Background: Transseptal puncture is a key component of cardiac ablation and structural interventional procedures. The VersaCross RF transseptal puncture (TSP) platform (Baylis Medical) is a novel system comprising a blunt radiofrequency (RF) wire rather than a needle, passed through a malleable sheath/dilator. The wire forms a pigtail on deployment and is firm enough to exchange over. This study details the first experience of the use of this novel technology in Europe, and the first worldwide without echocardiographic guidance.
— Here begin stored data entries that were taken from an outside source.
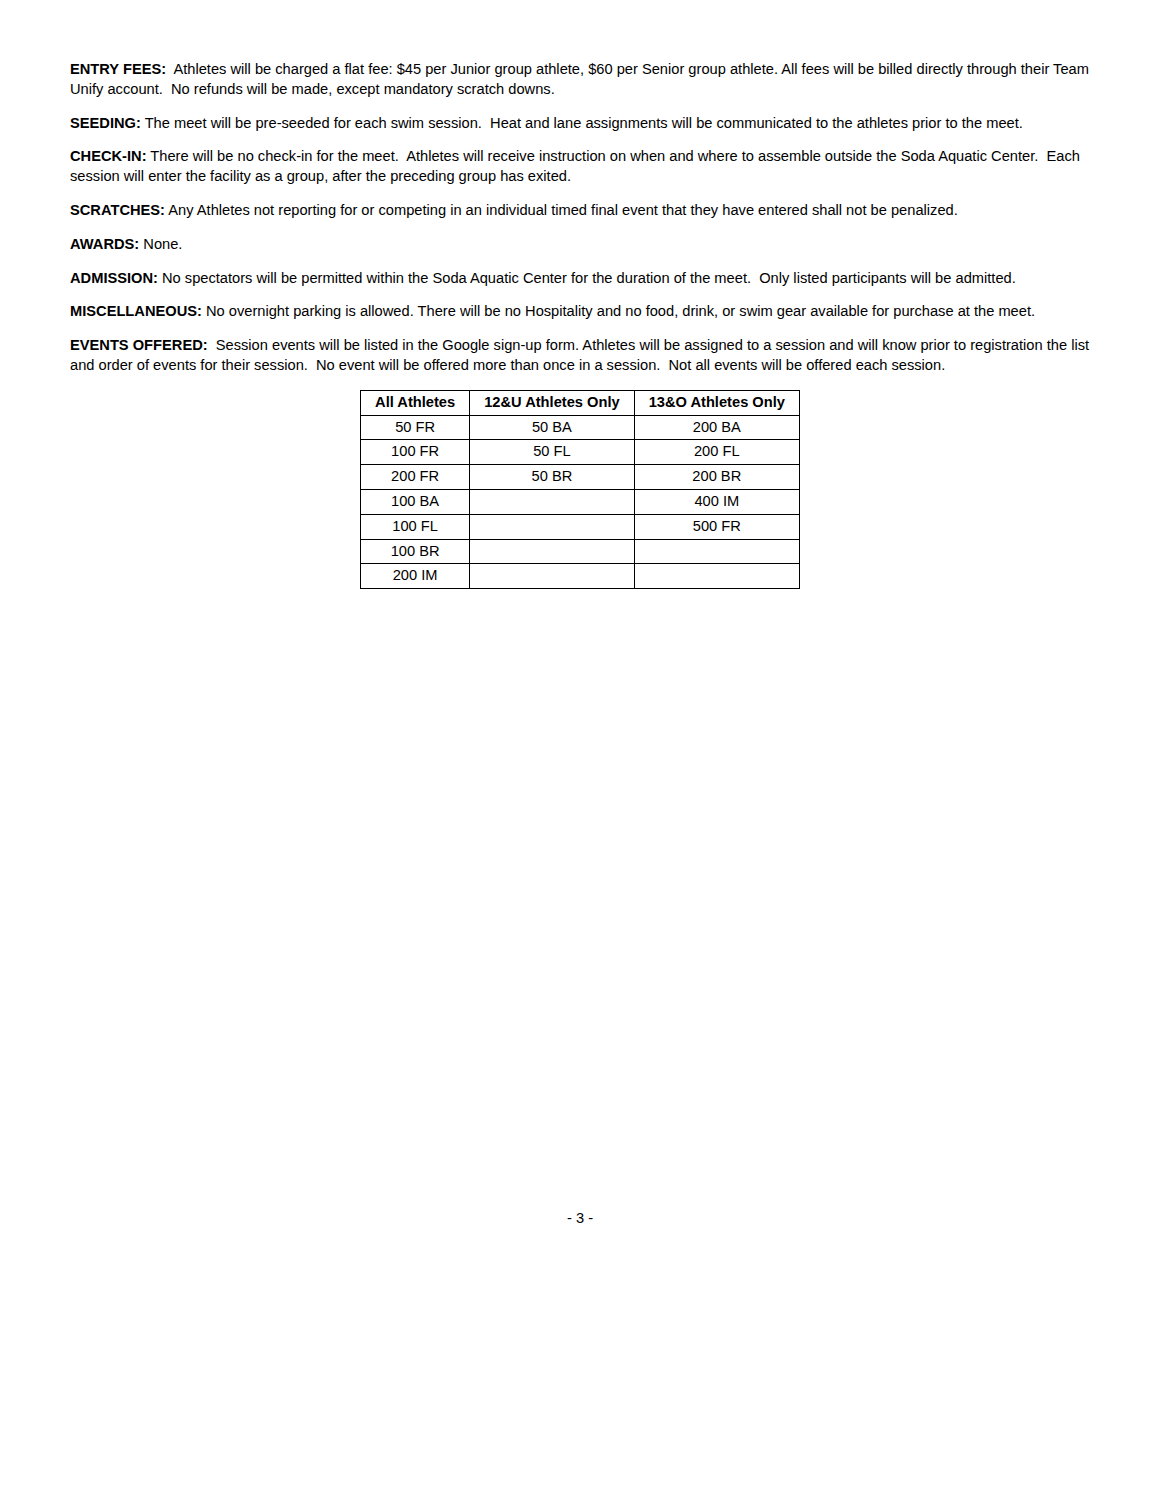ENTRY FEES: Athletes will be charged a flat fee: $45 per Junior group athlete, $60 per Senior group athlete. All fees will be billed directly through their Team Unify account. No refunds will be made, except mandatory scratch downs.
SEEDING: The meet will be pre-seeded for each swim session. Heat and lane assignments will be communicated to the athletes prior to the meet.
CHECK-IN: There will be no check-in for the meet. Athletes will receive instruction on when and where to assemble outside the Soda Aquatic Center. Each session will enter the facility as a group, after the preceding group has exited.
SCRATCHES: Any Athletes not reporting for or competing in an individual timed final event that they have entered shall not be penalized.
AWARDS: None.
ADMISSION: No spectators will be permitted within the Soda Aquatic Center for the duration of the meet. Only listed participants will be admitted.
MISCELLANEOUS: No overnight parking is allowed. There will be no Hospitality and no food, drink, or swim gear available for purchase at the meet.
EVENTS OFFERED: Session events will be listed in the Google sign-up form. Athletes will be assigned to a session and will know prior to registration the list and order of events for their session. No event will be offered more than once in a session. Not all events will be offered each session.
| All Athletes | 12&U Athletes Only | 13&O Athletes Only |
| --- | --- | --- |
| 50 FR | 50 BA | 200 BA |
| 100 FR | 50 FL | 200 FL |
| 200 FR | 50 BR | 200 BR |
| 100 BA | | 400 IM |
| 100 FL | | 500 FR |
| 100 BR | | |
| 200 IM | | |
- 3 -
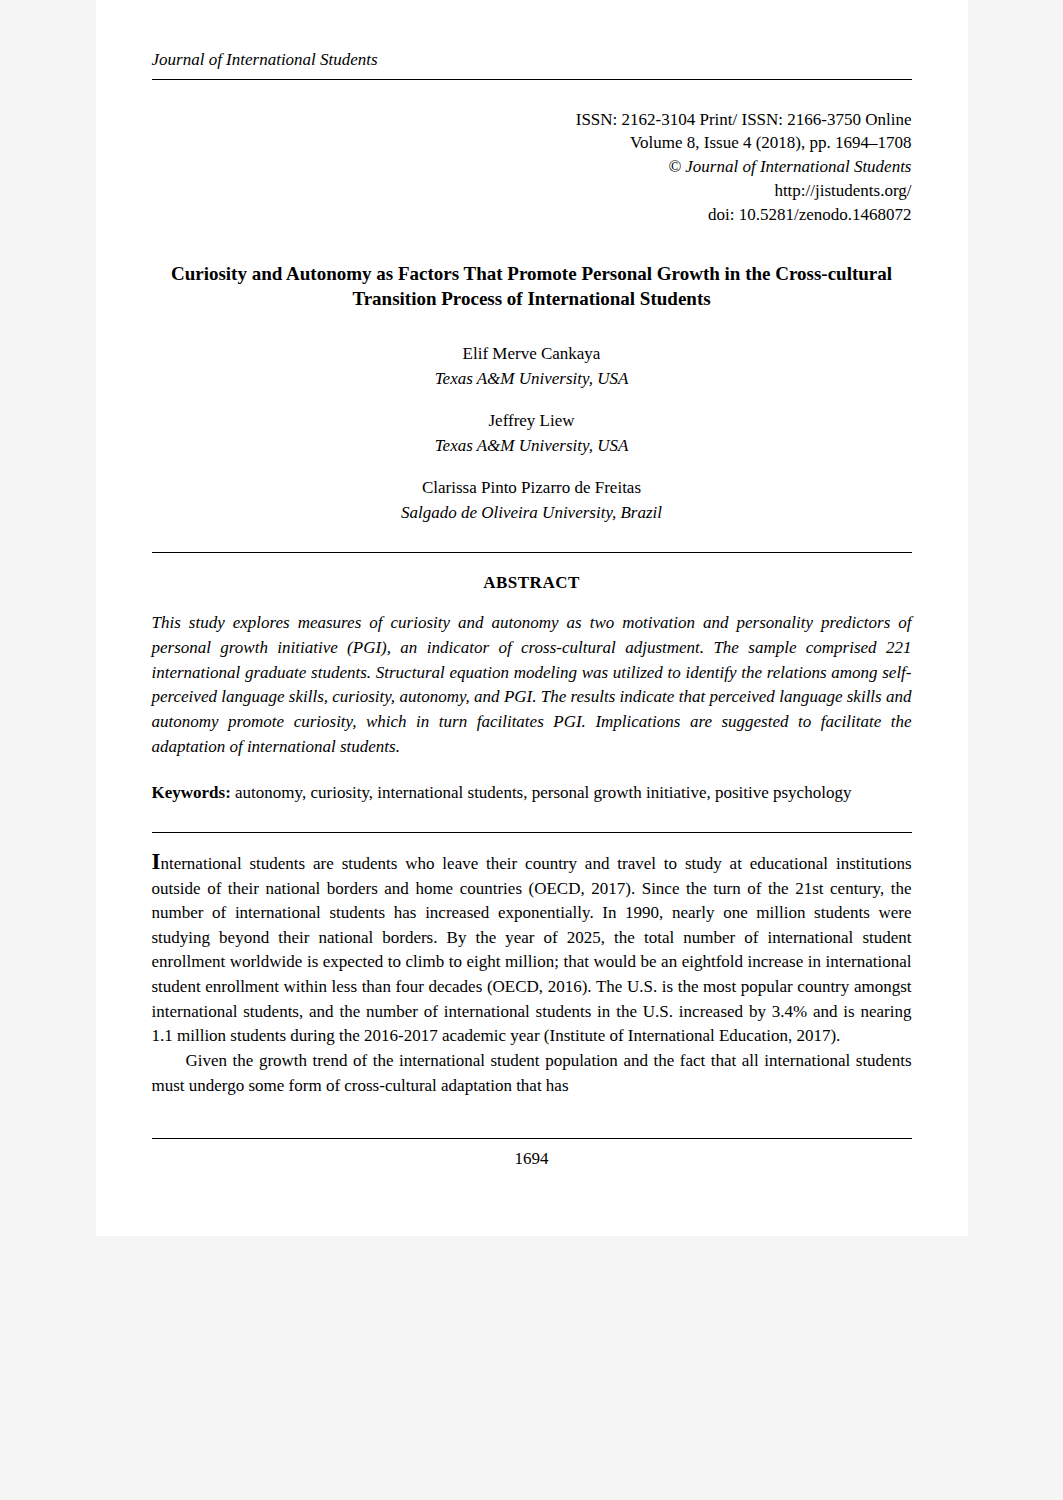Journal of International Students
ISSN: 2162-3104 Print/ ISSN: 2166-3750 Online
Volume 8, Issue 4 (2018), pp. 1694–1708
© Journal of International Students
http://jistudents.org/
doi: 10.5281/zenodo.1468072
Curiosity and Autonomy as Factors That Promote Personal Growth in the Cross-cultural Transition Process of International Students
Elif Merve Cankaya Texas A&M University, USA
Jeffrey Liew Texas A&M University, USA
Clarissa Pinto Pizarro de Freitas Salgado de Oliveira University, Brazil
ABSTRACT
This study explores measures of curiosity and autonomy as two motivation and personality predictors of personal growth initiative (PGI), an indicator of cross-cultural adjustment. The sample comprised 221 international graduate students. Structural equation modeling was utilized to identify the relations among self-perceived language skills, curiosity, autonomy, and PGI. The results indicate that perceived language skills and autonomy promote curiosity, which in turn facilitates PGI. Implications are suggested to facilitate the adaptation of international students.
Keywords: autonomy, curiosity, international students, personal growth initiative, positive psychology
International students are students who leave their country and travel to study at educational institutions outside of their national borders and home countries (OECD, 2017). Since the turn of the 21st century, the number of international students has increased exponentially. In 1990, nearly one million students were studying beyond their national borders. By the year of 2025, the total number of international student enrollment worldwide is expected to climb to eight million; that would be an eightfold increase in international student enrollment within less than four decades (OECD, 2016). The U.S. is the most popular country amongst international students, and the number of international students in the U.S. increased by 3.4% and is nearing 1.1 million students during the 2016-2017 academic year (Institute of International Education, 2017).
Given the growth trend of the international student population and the fact that all international students must undergo some form of cross-cultural adaptation that has
1694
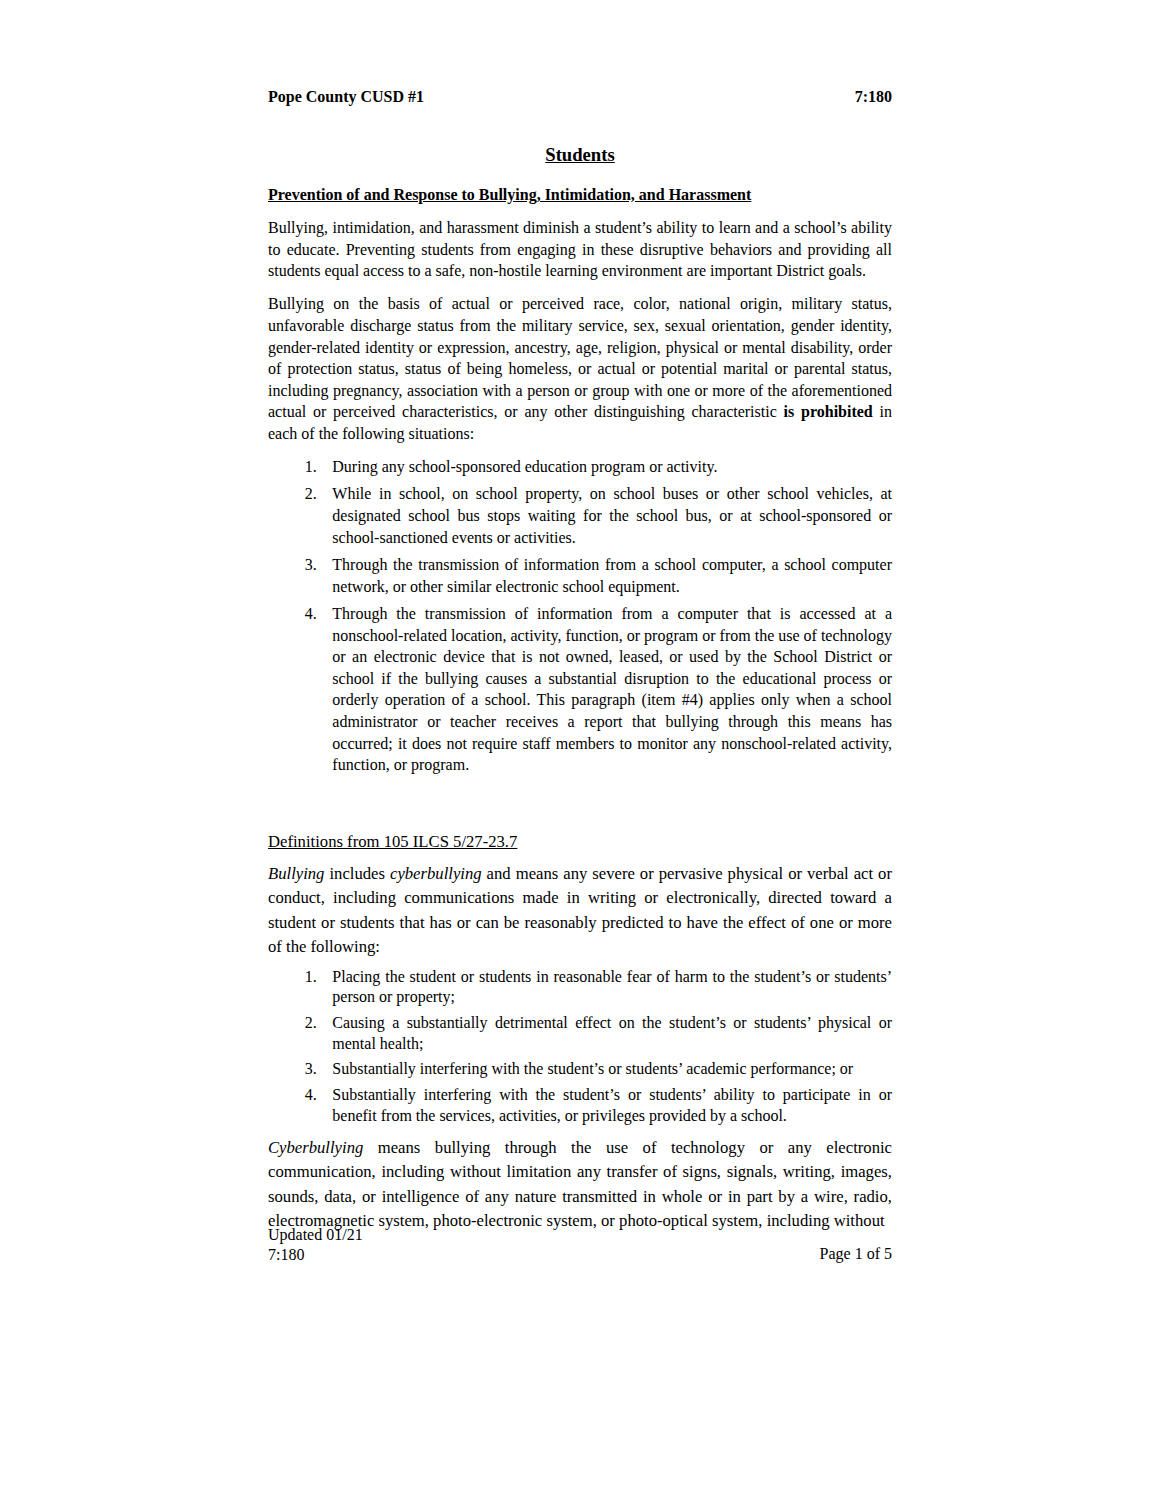Pope County CUSD #1 7:180
Students
Prevention of and Response to Bullying, Intimidation, and Harassment
Bullying, intimidation, and harassment diminish a student’s ability to learn and a school’s ability to educate. Preventing students from engaging in these disruptive behaviors and providing all students equal access to a safe, non-hostile learning environment are important District goals.
Bullying on the basis of actual or perceived race, color, national origin, military status, unfavorable discharge status from the military service, sex, sexual orientation, gender identity, gender-related identity or expression, ancestry, age, religion, physical or mental disability, order of protection status, status of being homeless, or actual or potential marital or parental status, including pregnancy, association with a person or group with one or more of the aforementioned actual or perceived characteristics, or any other distinguishing characteristic is prohibited in each of the following situations:
During any school-sponsored education program or activity.
While in school, on school property, on school buses or other school vehicles, at designated school bus stops waiting for the school bus, or at school-sponsored or school-sanctioned events or activities.
Through the transmission of information from a school computer, a school computer network, or other similar electronic school equipment.
Through the transmission of information from a computer that is accessed at a nonschool-related location, activity, function, or program or from the use of technology or an electronic device that is not owned, leased, or used by the School District or school if the bullying causes a substantial disruption to the educational process or orderly operation of a school. This paragraph (item #4) applies only when a school administrator or teacher receives a report that bullying through this means has occurred; it does not require staff members to monitor any nonschool-related activity, function, or program.
Definitions from 105 ILCS 5/27-23.7
Bullying includes cyberbullying and means any severe or pervasive physical or verbal act or conduct, including communications made in writing or electronically, directed toward a student or students that has or can be reasonably predicted to have the effect of one or more of the following:
Placing the student or students in reasonable fear of harm to the student’s or students’ person or property;
Causing a substantially detrimental effect on the student’s or students’ physical or mental health;
Substantially interfering with the student’s or students’ academic performance; or
Substantially interfering with the student’s or students’ ability to participate in or benefit from the services, activities, or privileges provided by a school.
Cyberbullying means bullying through the use of technology or any electronic communication, including without limitation any transfer of signs, signals, writing, images, sounds, data, or intelligence of any nature transmitted in whole or in part by a wire, radio, electromagnetic system, photo-electronic system, or photo-optical system, including without
Updated 01/21
7:180
Page 1 of 5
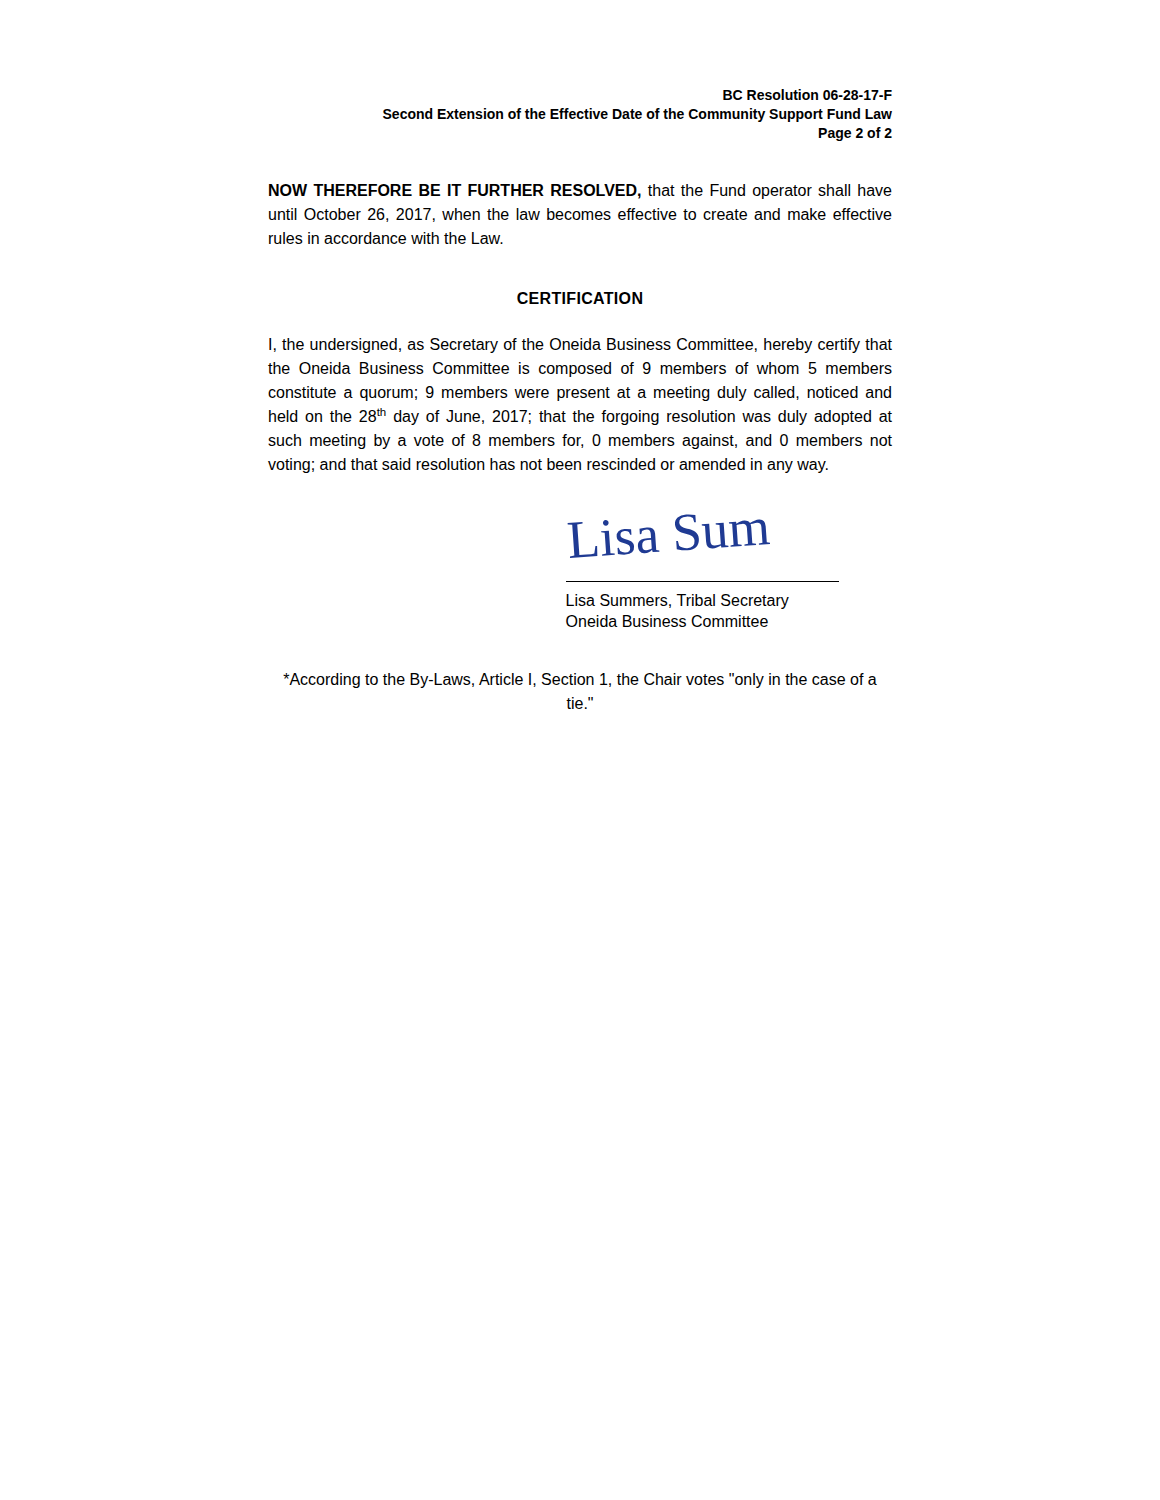BC Resolution 06-28-17-F
Second Extension of the Effective Date of the Community Support Fund Law
Page 2 of 2
NOW THEREFORE BE IT FURTHER RESOLVED, that the Fund operator shall have until October 26, 2017, when the law becomes effective to create and make effective rules in accordance with the Law.
CERTIFICATION
I, the undersigned, as Secretary of the Oneida Business Committee, hereby certify that the Oneida Business Committee is composed of 9 members of whom 5 members constitute a quorum; 9 members were present at a meeting duly called, noticed and held on the 28th day of June, 2017; that the forgoing resolution was duly adopted at such meeting by a vote of 8 members for, 0 members against, and 0 members not voting; and that said resolution has not been rescinded or amended in any way.
Lisa Sum
Lisa Summers, Tribal Secretary
Oneida Business Committee
*According to the By-Laws, Article I, Section 1, the Chair votes "only in the case of a tie."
Methods: Consecutive patients undergoing TSP were included in the VersaCross group followed by a control group using standard equipment. All 5 operators used the VersaCross system in 2–3 cases prior to data inclusion in the study. Interventions were performed under general anaesthetic or sedation, with transoesophageal echo (TOE) used in a subset to guide the puncture. TSP and fluoroscopy times were prospectively recorded from the point when the drop down from the superior vena cava (SVC) was started until the VersaCross sheath was passed into the left atrium (LA). For double transseptal access, the latter was taken as the time the second separate transseptal puncture was completed or, based on the operator’s preference, a second sheath had been passed into the LA through the initial puncture. Also recorded were the number of drop downs from the SVC and number of RF applications or needle deployments on the septum. Immediate and post-discharge complications were recorded.
Results: The VersaCross (n=50) and control (n=25) groups had a mean age of 61.9 ± 11.1 years vs 64.2 ± 11.3 years; 54% vs 68% male; BMI of 29.1 ± 5.3 vs 29.3 ± 5.1; 34 vs 28% with prior TSP procedures; 98 vs 100% on anticoagulation; 10 vs 16% with pacemakers; and 38 vs 40% under TOE guidance (p>0.05 for all). Ablations for AF predominated in both groups (86 vs 92%), of which approximately half were cryoablations (49% vs 56%). The remaining cases were for atrial or ventricular tachycardia. For both single or dual transseptal access, there was no correlation between transseptal or fluoroscopy time and procedure number in the VersaCross group. There was no difference in transseptal or fluoroscopy time between the VersaCross and control groups (p>0.05 for all) (Figure 1). VersaCross cases needed an average of 1.5 ± 1 drop downs and 1 ± 0.7 RF application per TSP. For control cases this was 1.5 ± 0.9 and 1 ± 0.6 deployments, respectively (p>0.05 for both). In the VersaCross group, four minor complications occurred: one case of atrioventricular block lasting seconds on application of transseptal RF and three small pericardial effusions not requiring intervention. One of these was diagnosed 23 days after the procedure, and another was in a patient with a temporary pacing wire placed pre-ablation. Of the three effusions, two occurred in cases performed without TOE but this was not statistically significant (p=0.5). There was one major complication in this group of haemothorax requiring chest drain insertion. In all VersaCross cases, TSP was completed without converting to another technology, whilst two needed to be abandoned in the control group – one due to patient discomfort and another due to cardiac tamponade. There were no other complications in the control group.
Conclusions: The VersaCross transseptal system can be used in a variety of ablation procedures with or without echo guidance. No quantitative learning curve was evident and, compared with conventional TSP technology, no difference in TSP or fluoroscopy time.